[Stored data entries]

[Start of Attachment]

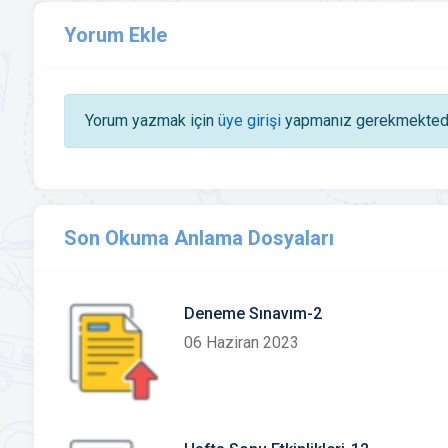
Yorum Ekle
Yorum yazmak için
üye girişi
yapmanız gerekmektedi
Son Okuma Anlama Dosyaları
Deneme Sınavım-2
06 Haziran 2023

[End of Attachment]

# TASK DESCRIPTION
Transcribe every record above exactly, leaving out the pictures.

# SOLUTION TO THE EXERCISE
Yorum Ekle
Yorum yazmak için
üye girişi
yapmanız gerekmektedi
Son Okuma Anlama Dosyaları
Deneme Sınavım-2
06 Haziran 2023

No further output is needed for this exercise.